Two groups are looking to make changes to the Florida Constitution in hopes of supporting solar energy in some way. Both of these groups are funneling money into efforts to change state laws and regulations, and the effects that these changes have on the state’s solar market could be considerable. The first group, Consumers for Smart Solar, is supporting a pro-utility amendment, hoping to maintain the state’s current solar practices to some degree. Floridians for Solar Choice, the other group, believes that more power should rest in the hands of consumers.

Consumers for Smart Solar wants to ensure that utilities remain in control of the solar market

Consumers for Smart Solar was launched earlier this year and intends to ensure that the state’s existing rules governing solar energy remain in place. Per state policy, homeowners have to pay to install solar panels on their properties. Moreover, these consumers would also have to purchase energy from the state’s utilities. Floridians for Solar Choice suggests that this policy is not in the best interests of consumers, especially as the cost of solar energy continues to drop.

Floridians for Solar Choice support leasing programs for solar panels

Solar Energy Rules in FloridaFloridians for Solar Choice wants to see the Florida Constitution changed so that homeowners are allowed to lease photovoltaic equipment directly from solar developers. Such a practice is similar to what SolarCity does, as the company offers leasing options that have made it easier for consumers to acquire and make use of solar energy. The state’s utilities suggest that such a practice would be detrimental to consumers, however, as it would lead to less regulation in the sale of solar energy.
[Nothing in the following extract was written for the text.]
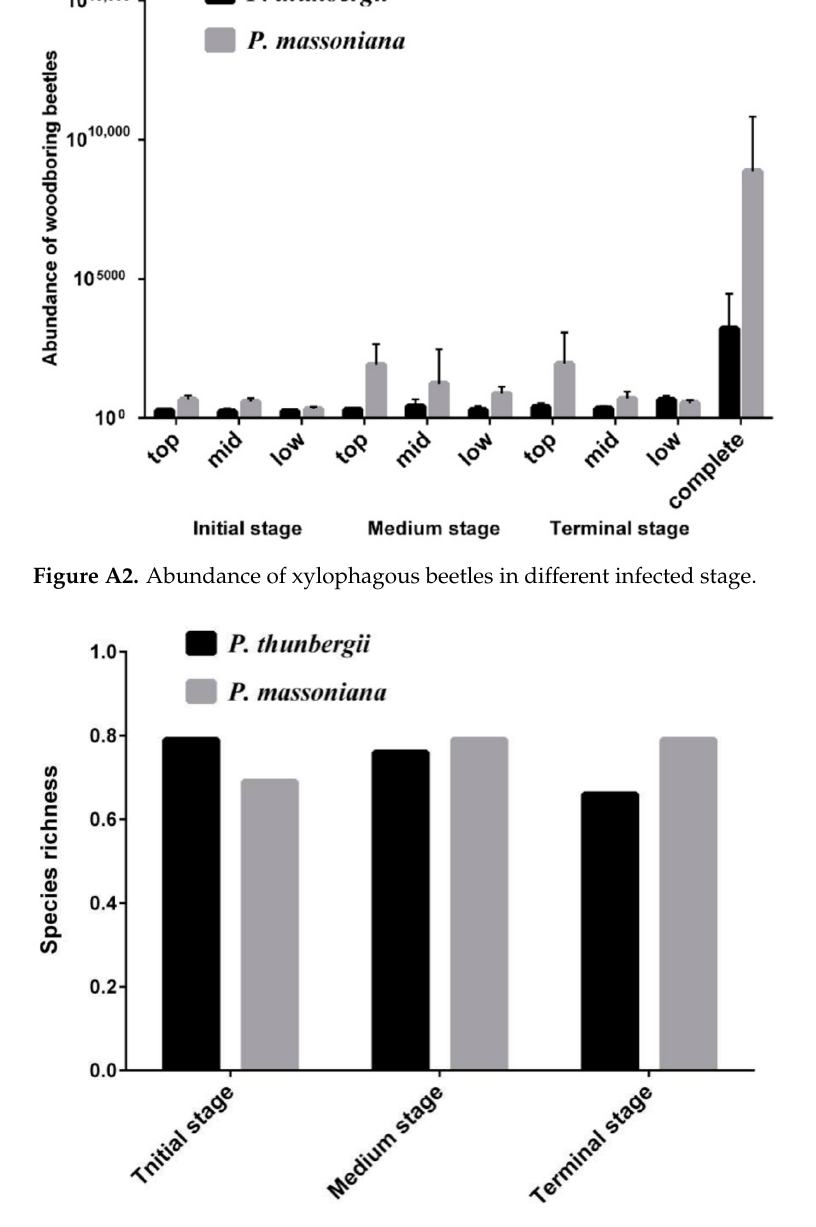
Figure A3. Species richness of xylophagous beetles in different infected stages. Table A1. The average height, diameter at breast height (DBH), and annual ring of the sample pine trees in the infected P. thunbergii and P. massoniana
Floridians for Solar Choice is leading the way in consumer engagement

Consumers for Smart Solar has collected more than $1.9 million in funding from the state’s four major utilities. These companies are eager to see that the state’s solar energy rules are not changed in a drastic manner. The group is lagging behind Floridians for Solar Choice, however, when it comes to consumer engagement. The latter has managed to acquire a great deal of support from consumers, particularly homeowners, who want to embrace solar energy themselves.